Piedmont was the first place that truly drew me into its wine culture. I loved wines from Barolo and Barbaresco; in 2014, I called up every winery I could find a number for, and no one wanted me as a harvest intern. But I flew out anyway, and it turned out my Airbnb was also a winery! I got to know the family, and I begged them to let me work harvest—and they did, eventually. That’s where I first really understood winemaking and viticulture.
After graduation I worked for an Italian wine importer in San Francisco, which was a great start to my career. But one work trip I went on really changed my path: Mount Etna, in Sicily. It was my first time there, and I fell head over heels in love. It’s all volcanic terroir, and it has this energy to it—you taste it in the food, in the wine—everything is on steroids. I called my boss within 24 hours of arriving and gave my two weeks’ notice. I put all my stuff in a storage unit in Reno and moved there. While I worked the harvest, I lived in the back of a pizzeria-wine bar that was the local watering hole. I’d hang out at the wine bar every night, and meet all the producers coming in. It was an incredible experience to get to know the community that way.
I knew Aspen had an incredible wine community, and I’ve always been obsessed with the mountains, so when I came back to the states, I thought, What if I moved to Aspen to work at The Little Nell?
The Nell is what makes our wine community so strong. It attracts so much talent, and that talent is retained in our community. There is so much support for learning about wine. The sommelier team leads wine classes and blind tastings, and the wines they’d open at Element 47 were unreal. Being able to taste just a sip of, say, 1990 Le Pergole Torte—wines you couldn’t get access to otherwise—that’s how I really started tasting.
So many people who helped me on my path to becoming a master sommelier came through the Nell. Upon moving to Aspen, I sought out [local wine legend] Jay Fletcher, who became a mentor and good friend. Greg Van Wagner was also instrumental, as was Chris Dunaway, the wine director at The Little Nell. We’ve become close over the years as we’ve gone through the exams together. (Passing theory with him was one of the highlights of my career.) While I am happy to have earned my “red pin,” my favorite moments have been the times I’ve spent with this incredible group of people.

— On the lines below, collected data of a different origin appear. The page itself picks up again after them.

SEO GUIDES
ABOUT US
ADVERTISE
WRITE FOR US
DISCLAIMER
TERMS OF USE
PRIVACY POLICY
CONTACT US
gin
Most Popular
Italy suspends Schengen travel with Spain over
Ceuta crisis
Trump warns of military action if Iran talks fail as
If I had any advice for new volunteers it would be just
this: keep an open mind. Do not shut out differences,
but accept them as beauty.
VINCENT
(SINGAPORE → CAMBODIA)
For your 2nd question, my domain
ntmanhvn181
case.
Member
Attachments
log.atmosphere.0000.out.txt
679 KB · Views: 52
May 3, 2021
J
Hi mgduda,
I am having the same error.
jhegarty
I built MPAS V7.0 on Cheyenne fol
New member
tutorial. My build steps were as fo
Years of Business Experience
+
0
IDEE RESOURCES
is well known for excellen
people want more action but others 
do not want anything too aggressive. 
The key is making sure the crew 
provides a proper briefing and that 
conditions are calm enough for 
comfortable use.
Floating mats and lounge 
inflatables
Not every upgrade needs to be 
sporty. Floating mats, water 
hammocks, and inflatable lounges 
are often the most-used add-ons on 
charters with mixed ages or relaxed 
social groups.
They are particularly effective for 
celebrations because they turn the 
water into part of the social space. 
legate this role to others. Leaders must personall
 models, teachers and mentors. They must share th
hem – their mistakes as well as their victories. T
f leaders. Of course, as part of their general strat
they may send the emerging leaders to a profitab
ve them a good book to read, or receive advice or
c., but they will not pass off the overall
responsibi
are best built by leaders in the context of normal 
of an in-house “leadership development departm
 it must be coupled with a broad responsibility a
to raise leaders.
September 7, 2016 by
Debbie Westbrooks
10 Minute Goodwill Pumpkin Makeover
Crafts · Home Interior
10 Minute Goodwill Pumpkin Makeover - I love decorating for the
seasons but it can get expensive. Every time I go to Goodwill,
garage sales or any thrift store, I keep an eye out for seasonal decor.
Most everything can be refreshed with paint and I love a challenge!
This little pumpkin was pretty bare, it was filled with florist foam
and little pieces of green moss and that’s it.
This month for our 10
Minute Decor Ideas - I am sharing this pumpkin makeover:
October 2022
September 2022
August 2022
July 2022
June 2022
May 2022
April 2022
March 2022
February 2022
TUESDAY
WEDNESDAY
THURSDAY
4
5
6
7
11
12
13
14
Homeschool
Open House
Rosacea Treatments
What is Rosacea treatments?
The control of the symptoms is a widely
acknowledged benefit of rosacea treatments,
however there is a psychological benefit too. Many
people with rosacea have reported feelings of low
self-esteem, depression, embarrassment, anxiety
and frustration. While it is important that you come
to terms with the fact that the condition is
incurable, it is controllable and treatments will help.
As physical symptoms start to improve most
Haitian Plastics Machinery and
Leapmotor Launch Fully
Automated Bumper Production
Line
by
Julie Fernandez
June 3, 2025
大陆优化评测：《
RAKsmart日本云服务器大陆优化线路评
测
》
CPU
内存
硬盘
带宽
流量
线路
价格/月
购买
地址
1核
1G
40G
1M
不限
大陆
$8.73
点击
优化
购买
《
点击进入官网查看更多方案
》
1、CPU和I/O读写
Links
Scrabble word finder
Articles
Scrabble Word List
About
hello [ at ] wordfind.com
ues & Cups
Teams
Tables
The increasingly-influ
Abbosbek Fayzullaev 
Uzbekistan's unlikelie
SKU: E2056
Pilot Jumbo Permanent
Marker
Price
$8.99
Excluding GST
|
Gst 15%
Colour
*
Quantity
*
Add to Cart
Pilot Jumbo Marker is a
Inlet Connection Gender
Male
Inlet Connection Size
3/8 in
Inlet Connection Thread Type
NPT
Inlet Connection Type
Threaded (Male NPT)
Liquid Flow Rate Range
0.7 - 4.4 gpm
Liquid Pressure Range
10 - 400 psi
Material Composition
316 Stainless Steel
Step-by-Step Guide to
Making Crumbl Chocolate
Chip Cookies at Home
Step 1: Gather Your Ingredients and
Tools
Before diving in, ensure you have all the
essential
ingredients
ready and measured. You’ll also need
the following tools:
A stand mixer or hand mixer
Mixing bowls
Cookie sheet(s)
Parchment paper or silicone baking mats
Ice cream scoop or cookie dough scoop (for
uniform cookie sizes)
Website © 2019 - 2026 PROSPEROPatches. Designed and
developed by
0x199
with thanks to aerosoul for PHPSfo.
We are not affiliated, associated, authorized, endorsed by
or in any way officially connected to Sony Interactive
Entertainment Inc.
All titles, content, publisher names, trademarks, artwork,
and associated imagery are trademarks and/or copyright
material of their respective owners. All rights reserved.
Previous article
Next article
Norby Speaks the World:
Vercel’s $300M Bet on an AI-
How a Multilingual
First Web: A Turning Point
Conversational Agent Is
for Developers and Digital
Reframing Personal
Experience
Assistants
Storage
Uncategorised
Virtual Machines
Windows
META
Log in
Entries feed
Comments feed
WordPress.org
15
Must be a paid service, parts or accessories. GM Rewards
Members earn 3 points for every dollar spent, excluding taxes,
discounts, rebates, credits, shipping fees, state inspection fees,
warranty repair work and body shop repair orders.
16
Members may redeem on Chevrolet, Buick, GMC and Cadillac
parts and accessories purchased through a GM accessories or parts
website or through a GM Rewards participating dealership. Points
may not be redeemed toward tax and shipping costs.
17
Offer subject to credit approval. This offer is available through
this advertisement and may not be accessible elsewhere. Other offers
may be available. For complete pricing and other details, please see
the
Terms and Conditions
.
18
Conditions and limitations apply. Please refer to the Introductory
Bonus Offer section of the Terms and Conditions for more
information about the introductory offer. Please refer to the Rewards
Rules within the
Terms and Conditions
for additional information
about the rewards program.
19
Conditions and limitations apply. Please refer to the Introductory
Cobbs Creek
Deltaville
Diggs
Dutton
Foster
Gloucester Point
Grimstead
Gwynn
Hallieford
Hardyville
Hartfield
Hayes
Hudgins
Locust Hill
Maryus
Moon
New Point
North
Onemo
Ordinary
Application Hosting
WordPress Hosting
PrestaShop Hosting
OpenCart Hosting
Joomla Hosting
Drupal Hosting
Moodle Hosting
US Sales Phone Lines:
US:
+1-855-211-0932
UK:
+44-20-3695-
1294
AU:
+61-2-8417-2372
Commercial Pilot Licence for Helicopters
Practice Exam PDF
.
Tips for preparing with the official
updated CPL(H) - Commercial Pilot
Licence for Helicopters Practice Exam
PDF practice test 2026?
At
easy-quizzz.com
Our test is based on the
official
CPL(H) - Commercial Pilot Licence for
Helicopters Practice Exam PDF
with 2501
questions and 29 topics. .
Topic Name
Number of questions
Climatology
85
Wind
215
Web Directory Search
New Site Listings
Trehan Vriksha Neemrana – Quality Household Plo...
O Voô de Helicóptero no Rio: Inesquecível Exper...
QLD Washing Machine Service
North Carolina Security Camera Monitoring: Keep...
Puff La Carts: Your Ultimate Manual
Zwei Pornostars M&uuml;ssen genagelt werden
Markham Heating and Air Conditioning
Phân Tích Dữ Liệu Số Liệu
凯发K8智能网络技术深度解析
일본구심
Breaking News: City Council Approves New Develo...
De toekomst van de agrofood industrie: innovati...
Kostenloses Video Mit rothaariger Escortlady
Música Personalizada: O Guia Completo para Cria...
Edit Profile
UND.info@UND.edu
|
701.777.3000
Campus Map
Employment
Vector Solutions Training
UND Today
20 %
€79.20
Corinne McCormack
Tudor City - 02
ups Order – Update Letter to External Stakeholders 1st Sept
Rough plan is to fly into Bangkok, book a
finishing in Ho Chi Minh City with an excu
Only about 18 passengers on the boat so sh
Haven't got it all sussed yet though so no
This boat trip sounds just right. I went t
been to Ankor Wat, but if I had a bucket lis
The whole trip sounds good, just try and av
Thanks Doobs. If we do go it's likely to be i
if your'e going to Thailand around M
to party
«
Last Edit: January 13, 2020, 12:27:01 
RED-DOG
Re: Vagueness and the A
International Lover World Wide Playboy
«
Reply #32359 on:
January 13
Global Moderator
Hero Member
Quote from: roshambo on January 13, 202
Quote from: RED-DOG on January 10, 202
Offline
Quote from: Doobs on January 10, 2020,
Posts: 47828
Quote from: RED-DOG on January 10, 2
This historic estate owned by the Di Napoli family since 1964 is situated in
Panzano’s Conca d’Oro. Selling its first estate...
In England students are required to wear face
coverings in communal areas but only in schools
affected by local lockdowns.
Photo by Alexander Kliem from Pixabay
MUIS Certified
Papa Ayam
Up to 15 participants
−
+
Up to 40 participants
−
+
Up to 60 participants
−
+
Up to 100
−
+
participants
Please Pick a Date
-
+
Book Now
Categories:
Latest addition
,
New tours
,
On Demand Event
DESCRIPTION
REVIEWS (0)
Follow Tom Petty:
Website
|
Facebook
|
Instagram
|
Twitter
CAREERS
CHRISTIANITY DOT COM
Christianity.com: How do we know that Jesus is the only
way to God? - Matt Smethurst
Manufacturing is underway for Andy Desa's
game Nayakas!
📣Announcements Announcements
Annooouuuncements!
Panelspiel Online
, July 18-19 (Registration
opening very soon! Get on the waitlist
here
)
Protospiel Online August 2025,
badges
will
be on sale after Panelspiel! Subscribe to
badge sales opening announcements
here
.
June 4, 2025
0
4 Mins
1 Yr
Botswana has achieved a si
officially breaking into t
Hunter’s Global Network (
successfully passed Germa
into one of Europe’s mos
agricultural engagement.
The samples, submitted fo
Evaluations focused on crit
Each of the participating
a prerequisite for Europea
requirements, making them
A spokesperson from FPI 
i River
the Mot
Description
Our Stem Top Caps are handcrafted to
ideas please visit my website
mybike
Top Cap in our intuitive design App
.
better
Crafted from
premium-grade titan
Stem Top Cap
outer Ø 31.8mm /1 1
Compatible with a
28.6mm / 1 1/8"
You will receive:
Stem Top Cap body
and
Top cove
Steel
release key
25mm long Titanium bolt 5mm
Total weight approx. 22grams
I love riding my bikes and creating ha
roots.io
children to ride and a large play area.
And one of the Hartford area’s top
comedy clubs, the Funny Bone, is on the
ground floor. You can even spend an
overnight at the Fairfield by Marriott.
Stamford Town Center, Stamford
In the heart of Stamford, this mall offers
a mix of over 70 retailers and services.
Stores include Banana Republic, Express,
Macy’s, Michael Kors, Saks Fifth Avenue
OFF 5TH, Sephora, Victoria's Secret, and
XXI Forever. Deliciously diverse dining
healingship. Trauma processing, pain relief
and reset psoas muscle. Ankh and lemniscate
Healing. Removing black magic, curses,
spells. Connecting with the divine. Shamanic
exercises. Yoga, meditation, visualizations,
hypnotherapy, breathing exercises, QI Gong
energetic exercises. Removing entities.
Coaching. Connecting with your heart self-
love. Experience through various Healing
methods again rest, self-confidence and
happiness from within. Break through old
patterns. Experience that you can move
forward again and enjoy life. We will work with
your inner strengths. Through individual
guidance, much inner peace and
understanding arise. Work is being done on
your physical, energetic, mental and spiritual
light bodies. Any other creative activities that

I took over the wine program at Casa Tua last winter. We’ve been doing weekly tastings for members; we did an old and rare Barolo dinner where we opened up bottles from the 1950s, 1960s, 1970s. Building out our wine list has been so exciting.
But I feel lucky that Aspen has an off-season. I spend that time in Italy. As soon as the restaurant closes, I usually head to Piedmont, and then Sicily as well.
Italy has an older population, and as people die, some traditions die with them. I wanted to help preserve Italy’s old-school winemaking traditions by sharing it with people back in the states, so in 2017, I started a company called Winomad Productions. We create short films about some of Italy’s lesser-known wine regions.
I also lead small wine tours in Aspen’s off-season. I’m taking three people to Sicily in the spring, and I have Piedmont planned in the fall. I love the intimate group size because you can really have a local’s experience. We offer insider knowledge on the best places to eat, based off real relationships with producers—experiences you can’t have any other way.
In Italy, they’re making wine in every single town, in every single part of the country. There’s so much to be explored, sometimes I feel like a wine pioneer. Being able to share those experiences—through the tours, through films, through the bottles of wine we serve at the restaurant—is what I hope to be able to do. It’s so incredible, I can’t just keep it to myself.